Special Lecture (VIII)
The role of olaparib in management of patients with germline BRCA-mutated metastatic pancreatic cancer

Talia Golan

    Pancreatic ductal adenocarcinoma (PDAC) is one of the most aggressive solid tumors. The median overall survival (OS) in patients with stage IV disease is limited. This disease is a challenge, with patients presenting with severe debilitating symptoms at diagnosis, including weight loss, radiating abdominal pain, loss of appetite, depression and deteriorated physical activity and well-being. Furthermore, PDAC is resistant to chemotherapy, with 4-6 months of progression free survival or less with first-line combination chemotherapy therapy.

    To improve the management of PDAC in an era of precision medicine, it is highly important to identify subsets of patients who can benefit from targeted treatments. In particular, BRCA 1/2 germline mutations (gBRCAm) affect up to 7% of patients with PDAC. The BRCA 1/2 proteins play a significant role in the repair of DNA double strand breaks (DSB). Tumors with homologous recombination repair (HRR) gene abnormalities such BRCA1/2 are sensitive to both platinum and poly(ADP-ribose) polymerase inhibitors (PARPi).

    In the phase III POLO study (Pancreas Cancer Olaparib Ongoing), the PARPi olaparib was given as maintenance treatment following first-line platinum-based chemotherapy in gBRCAm patients with metastatic PDAC versus placebo. Patients had to receive at least 16 weeks of first-line, platinum-based chemotherapy, without tumor progression.

    154 eligible patients for the POLO trial were randomized at a 3:2 ratio to olaparib tablets, 300 mg po bid, or placebo, and continued treatment until disease progression or unacceptable toxicity.

    The primary endpoint was PFS and was measured from the time of randomization, which was after first-line chemotherapy had been completed. Key secondary endpoints included time to second progression, objective response rate, health-related quality of life, safety and tolerability, and overall survival.

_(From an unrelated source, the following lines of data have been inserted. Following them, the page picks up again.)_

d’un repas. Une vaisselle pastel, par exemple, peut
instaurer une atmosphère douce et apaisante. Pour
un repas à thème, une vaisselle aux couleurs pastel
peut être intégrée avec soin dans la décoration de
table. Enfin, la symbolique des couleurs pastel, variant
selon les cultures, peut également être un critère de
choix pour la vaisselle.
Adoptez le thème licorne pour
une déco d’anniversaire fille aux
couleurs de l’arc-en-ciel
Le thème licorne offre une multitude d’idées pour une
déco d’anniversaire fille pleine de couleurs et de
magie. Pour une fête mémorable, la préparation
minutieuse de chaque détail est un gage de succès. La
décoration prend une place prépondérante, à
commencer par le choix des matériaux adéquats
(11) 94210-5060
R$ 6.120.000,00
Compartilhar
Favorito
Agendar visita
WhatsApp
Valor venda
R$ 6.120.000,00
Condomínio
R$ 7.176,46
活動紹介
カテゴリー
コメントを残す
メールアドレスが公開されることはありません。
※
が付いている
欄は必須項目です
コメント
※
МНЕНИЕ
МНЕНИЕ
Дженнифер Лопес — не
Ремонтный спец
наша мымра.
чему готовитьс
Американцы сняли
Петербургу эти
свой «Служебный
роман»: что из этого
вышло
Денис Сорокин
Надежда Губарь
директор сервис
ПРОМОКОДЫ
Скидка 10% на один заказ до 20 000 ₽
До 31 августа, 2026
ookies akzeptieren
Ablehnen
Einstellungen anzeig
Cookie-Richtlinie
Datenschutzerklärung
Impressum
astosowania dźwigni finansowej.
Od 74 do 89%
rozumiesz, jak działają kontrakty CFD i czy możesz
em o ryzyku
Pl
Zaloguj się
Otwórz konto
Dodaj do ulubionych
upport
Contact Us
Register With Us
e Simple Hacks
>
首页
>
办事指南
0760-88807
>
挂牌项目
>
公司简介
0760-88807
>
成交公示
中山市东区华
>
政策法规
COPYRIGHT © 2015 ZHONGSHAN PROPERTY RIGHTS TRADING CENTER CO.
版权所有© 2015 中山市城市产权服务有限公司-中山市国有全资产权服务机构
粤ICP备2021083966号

    The primary endpoint (PFS) was 7.4 months in the olaparib arm, and 3.8 months in the placebo arm, with a hazard ratio of 0.53, and a p value of 0.0038. Pre-specified analyses were performed of the proportion of patients who were progression-free at 6, 12, 18 and 24 months. From 6 months onwards, more than twice the proportion of olaparib arm patients were progression-free compared to the placebo arm, which is consistent with the hazard ratio of 0.53.

    Although the secondary endpoint, OS did not demonstrate a statistically significant difference between olaparib and placebo (HR 0.83; p = 0.3487), the totality of the evidence (primary PFS and multiple key secondary endpoints) supports a clinically meaningful benefit of maintenance olaparib in patients with metastatic pancreatic cancer and a gBRCAm. At 3 years: 17.2% of patients remained on olaparib treatment vs 3.3% on placebo. 21.5% of patients in the olaparib arm remained free of subsequent cancer therapy vs 3.6% in the placebo arm (TFST: HR 0.44, nominal p < 0.0001) and 33.9% of patients receiving olaparib were alive compared with 17.8% on placebo.

    These results confirm the importance of testing for BRCA and other germline mutations in all PDAC patients, which is now recommended by both ASCO and NCCN guidelines. A strategic approach with first-line platinum-based chemotherapy followed by maintenance olaparib treatment should become a new standard of care for patients with metastatic PDAC patients who have a gBRCAm.